Virginia Opossum -----------

It was time to go down south today. I haven’t been in the Green Island Wetlands for quite some time and understandably during the winter the expectations to see a lot of wildlife are on a lower level. I enjoyed being away from the “cabin” and just wanted to get a feeling for the landscape again. To my surprise I found some critters and one of them was this Virginia Opossum. This solitary and mostly nocturnal animal is the only marsupial found north of Mexico.

This possum was in search for food between the dry reeds and along the iced over canals in Green Island. They are opportunists and eat a wide range of plants and animals. Opossums are very resistant to rabies, most likely due to a low body temperature. They also limit the spread of lyme disease, as they successfully kill off most disease-carrying ticks that feed on them (source: Wikipedia). I wish the deer would do the same...😏

My photo library shows that the last time I had a Virginia Opossum in front of the camera was already nine years ago. With other words, it was about time to make a few clicks of this actually not so uncommon critter.

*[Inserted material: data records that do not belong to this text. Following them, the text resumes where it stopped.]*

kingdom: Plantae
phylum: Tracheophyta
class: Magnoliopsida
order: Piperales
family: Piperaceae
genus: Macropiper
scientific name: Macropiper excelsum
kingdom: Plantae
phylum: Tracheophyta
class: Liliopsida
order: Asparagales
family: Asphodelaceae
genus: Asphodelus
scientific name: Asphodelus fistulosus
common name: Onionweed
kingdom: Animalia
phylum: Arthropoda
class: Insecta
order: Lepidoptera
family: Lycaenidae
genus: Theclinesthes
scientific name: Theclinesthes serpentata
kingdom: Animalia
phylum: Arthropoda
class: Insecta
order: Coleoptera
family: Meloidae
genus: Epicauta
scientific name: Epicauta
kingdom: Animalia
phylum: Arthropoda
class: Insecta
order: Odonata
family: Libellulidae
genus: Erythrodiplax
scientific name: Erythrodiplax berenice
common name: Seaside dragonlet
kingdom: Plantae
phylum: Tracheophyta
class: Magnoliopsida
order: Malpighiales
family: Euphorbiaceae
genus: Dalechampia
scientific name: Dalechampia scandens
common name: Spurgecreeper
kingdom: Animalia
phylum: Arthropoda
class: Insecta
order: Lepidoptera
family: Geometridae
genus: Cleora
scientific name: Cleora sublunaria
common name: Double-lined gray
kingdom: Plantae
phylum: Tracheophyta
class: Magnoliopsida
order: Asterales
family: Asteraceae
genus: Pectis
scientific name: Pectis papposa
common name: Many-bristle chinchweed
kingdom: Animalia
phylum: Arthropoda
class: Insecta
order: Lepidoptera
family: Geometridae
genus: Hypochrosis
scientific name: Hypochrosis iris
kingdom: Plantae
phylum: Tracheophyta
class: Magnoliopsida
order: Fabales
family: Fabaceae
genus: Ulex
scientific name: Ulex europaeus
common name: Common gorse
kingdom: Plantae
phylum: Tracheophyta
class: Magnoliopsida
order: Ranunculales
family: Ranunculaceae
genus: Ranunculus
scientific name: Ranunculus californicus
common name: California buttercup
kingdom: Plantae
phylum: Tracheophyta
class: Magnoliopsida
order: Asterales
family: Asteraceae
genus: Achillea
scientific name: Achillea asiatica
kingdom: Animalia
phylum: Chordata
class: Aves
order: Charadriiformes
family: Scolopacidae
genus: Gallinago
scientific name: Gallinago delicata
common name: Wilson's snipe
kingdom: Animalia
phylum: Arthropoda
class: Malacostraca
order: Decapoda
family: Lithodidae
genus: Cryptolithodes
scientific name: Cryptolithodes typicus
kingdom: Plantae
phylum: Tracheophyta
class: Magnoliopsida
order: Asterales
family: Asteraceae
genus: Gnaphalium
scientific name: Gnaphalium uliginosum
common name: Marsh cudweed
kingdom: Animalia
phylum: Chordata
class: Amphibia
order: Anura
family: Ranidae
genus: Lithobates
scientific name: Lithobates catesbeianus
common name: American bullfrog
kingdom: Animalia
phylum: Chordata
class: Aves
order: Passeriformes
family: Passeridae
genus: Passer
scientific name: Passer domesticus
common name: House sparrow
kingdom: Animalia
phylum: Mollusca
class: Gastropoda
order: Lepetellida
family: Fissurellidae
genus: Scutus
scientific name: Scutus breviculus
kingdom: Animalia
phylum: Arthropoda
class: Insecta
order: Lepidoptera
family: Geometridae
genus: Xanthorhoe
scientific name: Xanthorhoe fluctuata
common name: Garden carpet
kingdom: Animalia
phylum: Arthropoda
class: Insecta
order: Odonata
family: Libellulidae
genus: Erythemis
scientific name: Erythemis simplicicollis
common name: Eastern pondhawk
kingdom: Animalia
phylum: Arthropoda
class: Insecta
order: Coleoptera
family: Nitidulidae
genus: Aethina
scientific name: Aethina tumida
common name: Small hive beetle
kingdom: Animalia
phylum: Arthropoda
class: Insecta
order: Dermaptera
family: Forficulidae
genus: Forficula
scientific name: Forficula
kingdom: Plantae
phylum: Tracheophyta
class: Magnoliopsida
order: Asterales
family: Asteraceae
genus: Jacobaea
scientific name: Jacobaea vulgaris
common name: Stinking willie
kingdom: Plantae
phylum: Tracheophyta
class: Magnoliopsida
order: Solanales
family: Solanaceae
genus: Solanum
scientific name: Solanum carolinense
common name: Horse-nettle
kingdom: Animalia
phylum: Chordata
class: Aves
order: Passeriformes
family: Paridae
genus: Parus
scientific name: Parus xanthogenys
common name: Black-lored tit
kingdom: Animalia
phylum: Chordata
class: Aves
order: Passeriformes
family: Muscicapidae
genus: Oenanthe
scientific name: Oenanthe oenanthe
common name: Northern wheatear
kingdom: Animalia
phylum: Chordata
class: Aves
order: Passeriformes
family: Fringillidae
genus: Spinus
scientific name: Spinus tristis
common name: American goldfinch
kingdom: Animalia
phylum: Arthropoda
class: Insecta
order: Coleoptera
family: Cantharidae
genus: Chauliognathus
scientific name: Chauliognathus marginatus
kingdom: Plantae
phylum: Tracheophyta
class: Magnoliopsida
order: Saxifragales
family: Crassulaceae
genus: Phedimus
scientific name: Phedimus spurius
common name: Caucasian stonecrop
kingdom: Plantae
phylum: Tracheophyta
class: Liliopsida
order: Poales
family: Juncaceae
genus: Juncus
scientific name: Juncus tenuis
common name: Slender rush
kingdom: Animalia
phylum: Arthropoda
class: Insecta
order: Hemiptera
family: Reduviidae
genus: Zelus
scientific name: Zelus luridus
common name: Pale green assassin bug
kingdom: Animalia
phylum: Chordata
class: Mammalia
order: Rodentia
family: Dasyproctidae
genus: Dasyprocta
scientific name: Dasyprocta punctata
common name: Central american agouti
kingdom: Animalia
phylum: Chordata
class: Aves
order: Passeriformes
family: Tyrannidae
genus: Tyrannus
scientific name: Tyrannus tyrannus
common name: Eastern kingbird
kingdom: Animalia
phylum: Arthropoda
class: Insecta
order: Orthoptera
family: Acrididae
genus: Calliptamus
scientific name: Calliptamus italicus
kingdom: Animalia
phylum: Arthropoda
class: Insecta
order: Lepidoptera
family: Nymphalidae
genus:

Male Northern Cardinal ------------

There is one bird I really wanted to make of some new photos this winter but had no opportunity until now. This changed today when we got some fresh snow fall and a conclave of Northern Cardinals occupied the elm tree in our backyard. Usually they show up not much before sunset and this is of course not a good time for aiming a lens at them. I just read that cardinals can live up to 15 years in the wild and now I wonder if there is any of them still alive who was already here when we moved in our house…

Female Northern Cardinal

Because the birds never sat in the same spot for more than 1-2 seconds I decided to shoot not in “sniper mode”, one shot at a time with the flash light and flash extender for better color rendition. I usually do that if we have an overcast but the snow reflected enough light to get some color and keep exposure between 1/100 s and 1/400 s. It is more difficult to shoot the long exposure but it renders a nicer background and the snow flakes look like trails as you can see in the photo of the female cardinal.